UnderperformA stock rated as "Underperform" is expected to perform worse than the overall market or a specific benchmark over the near-to-medium term. This rating suggests that the stock may deliver lower returns compared to the average returns of other stocks in the same sector or market index. Investors might consider selling the stock or avoiding it as an investment.

Disclaimer

This AI Analyst Stock Report is automatically generated by our AI systems using advanced algorithms and publicly available financial, technical, and market data. While the information provided aims to be accurate and insightful, it is intended for informational purposes only and should not be considered financial advice. Any content created by an AI (Artificial Intelligence) system may contain inaccuracies and/or contain errors.
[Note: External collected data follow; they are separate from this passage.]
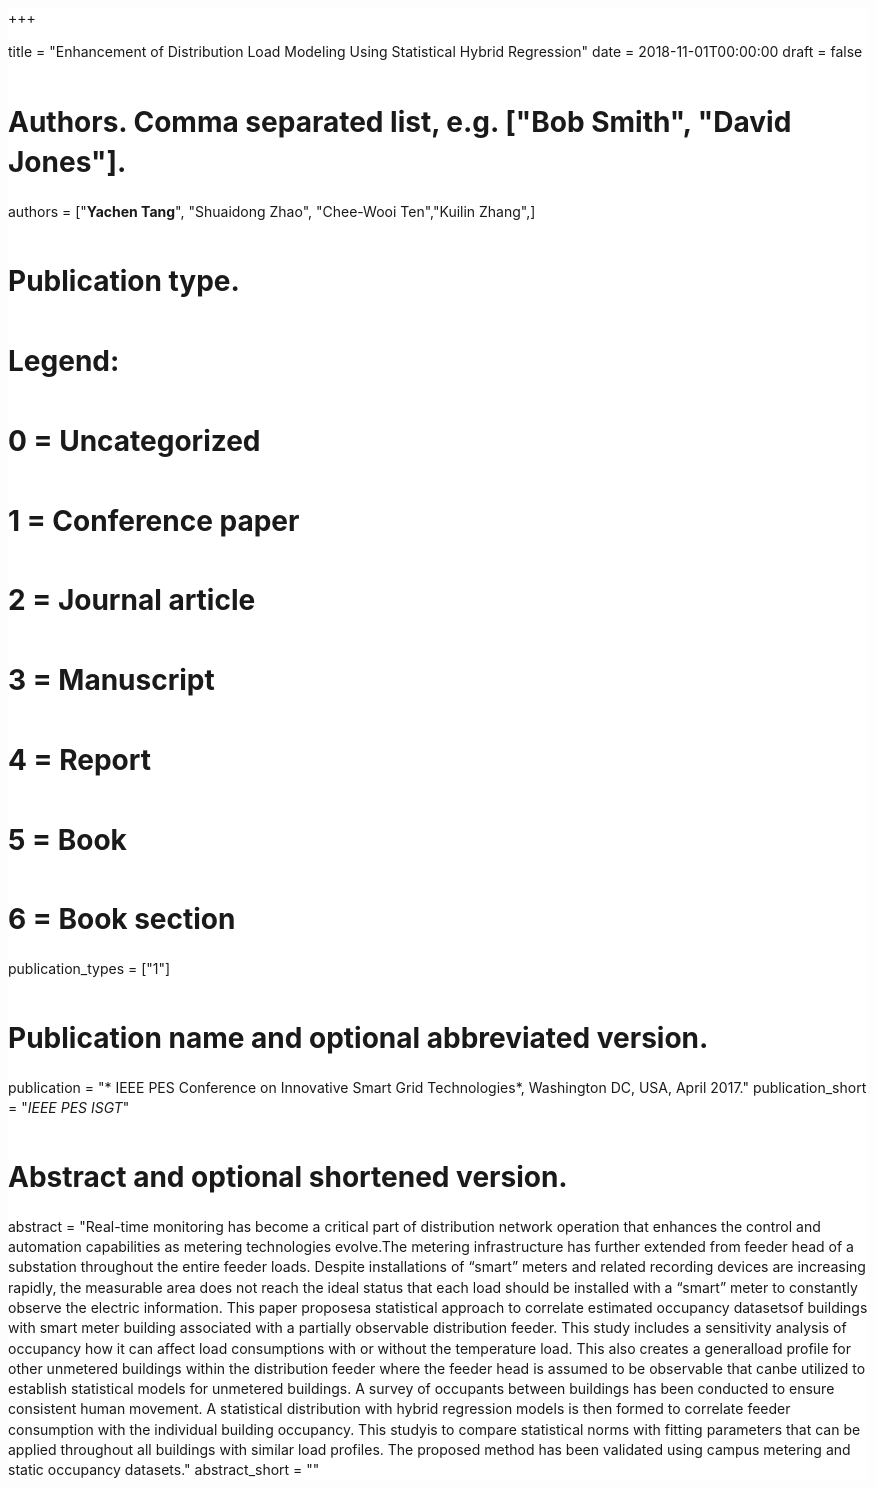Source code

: +++

title = "Enhancement of Distribution Load Modeling Using Statistical Hybrid Regression"
date = 2018-11-01T00:00:00
draft = false

# Authors. Comma separated list, e.g. ["Bob Smith", "David Jones"].
authors = ["__**Yachen Tang**__", "Shuaidong Zhao", "Chee-Wooi Ten","Kuilin Zhang",]

# Publication type.
# Legend:
# 0 = Uncategorized
# 1 = Conference paper
# 2 = Journal article
# 3 = Manuscript
# 4 = Report
# 5 = Book
# 6 = Book section
publication_types = ["1"]

# Publication name and optional abbreviated version.
publication = "* IEEE PES Conference on Innovative Smart Grid Technologies*, Washington DC, USA, April 2017."
publication_short = "*IEEE PES ISGT*"

# Abstract and optional shortened version.
abstract = "Real-time monitoring has become a critical part of distribution network operation that enhances the control and automation capabilities as metering technologies evolve.The metering infrastructure has further extended from feeder head of a substation throughout the entire feeder loads. Despite installations of “smart” meters and related recording devices are increasing rapidly, the measurable area does not reach the ideal status that each load should be installed with a “smart” meter to constantly observe the electric information. This paper proposesa statistical approach to correlate estimated occupancy datasetsof buildings with smart meter building associated with a partially observable distribution feeder. This study includes a sensitivity analysis of occupancy how it can affect load consumptions with or without the temperature load. This also creates a generalload profile for other unmetered buildings within the distribution feeder where the feeder head is assumed to be observable that canbe utilized to establish statistical models for unmetered buildings. A survey of occupants between buildings has been conducted to ensure consistent human movement. A statistical distribution with hybrid regression models is then formed to correlate feeder consumption with the individual building occupancy. This studyis to compare statistical norms with fitting parameters that can be applied throughout all buildings with similar load profiles. The proposed method has been validated using campus metering and static occupancy datasets."
abstract_short = ""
Investing in stocks carries inherent risks, and past performance is not indicative of future results. This report does not account for your personal financial circumstances, objectives, or risk tolerance. Always conduct your own research or consult with a qualified financial advisor before making investment decisions. The analysis and recommendations provided are based on historical and current data and may not fully reflect future market conditions or unexpected developments. Neither the creators of this report nor its affiliated entities guarantee the accuracy, completeness, or reliability of the information presented. Use this report at your own discretion and risk.